Supplied material:
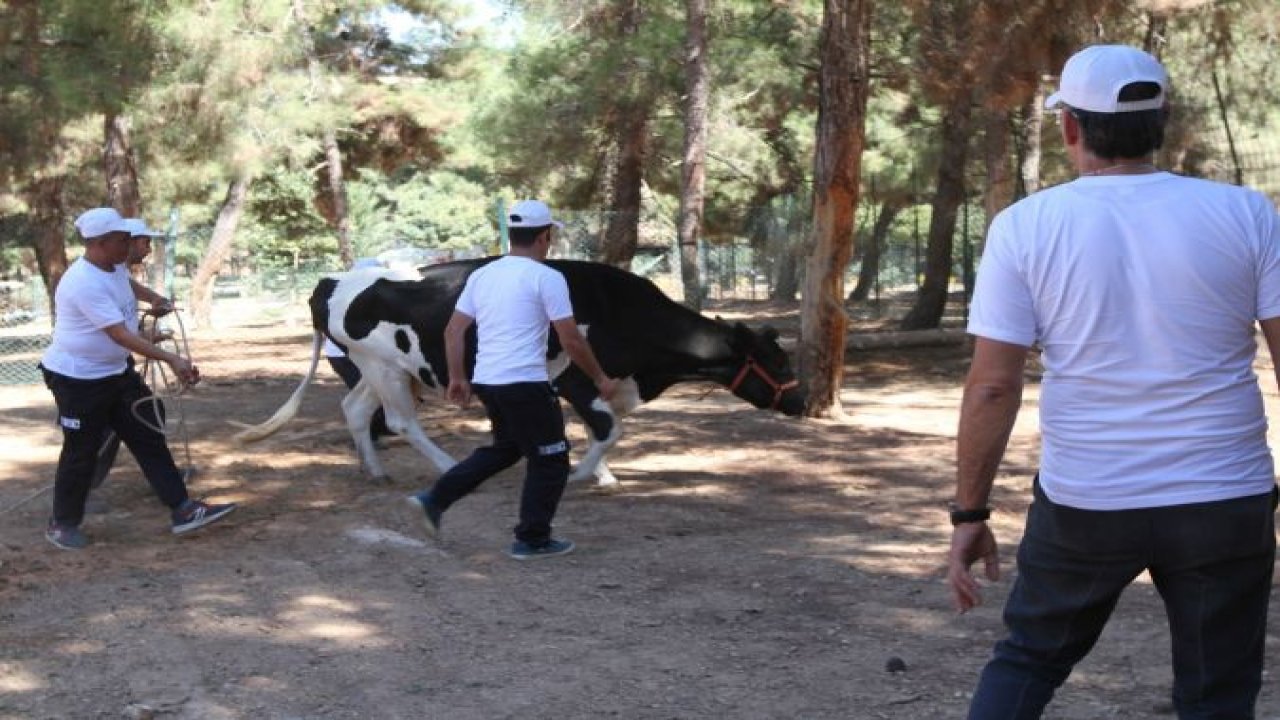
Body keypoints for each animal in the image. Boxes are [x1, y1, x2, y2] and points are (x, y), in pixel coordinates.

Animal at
...
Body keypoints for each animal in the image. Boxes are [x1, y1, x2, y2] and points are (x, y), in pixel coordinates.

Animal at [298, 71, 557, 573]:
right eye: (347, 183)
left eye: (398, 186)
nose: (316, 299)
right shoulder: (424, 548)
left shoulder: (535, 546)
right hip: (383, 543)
---
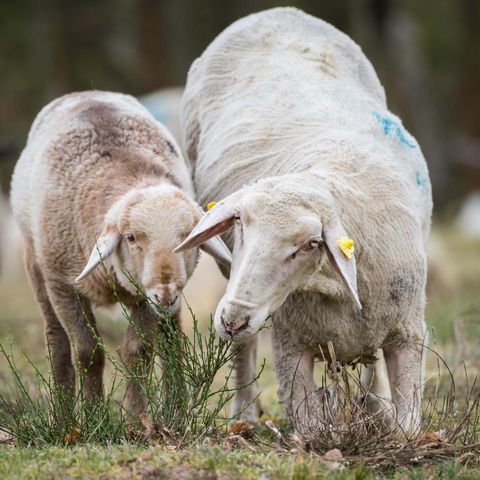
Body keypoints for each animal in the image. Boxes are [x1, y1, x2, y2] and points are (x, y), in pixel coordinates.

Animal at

Work item:
Would you copy out exactly the lines above that start at the one containing "left eye: (398, 186)" and end at the one containing "right hip: (383, 543)", inclusive?

Response to the exercise:
left eye: (398, 186)
nose: (316, 299)
right shoulder: (424, 548)
left shoulder: (535, 546)
right hip: (383, 543)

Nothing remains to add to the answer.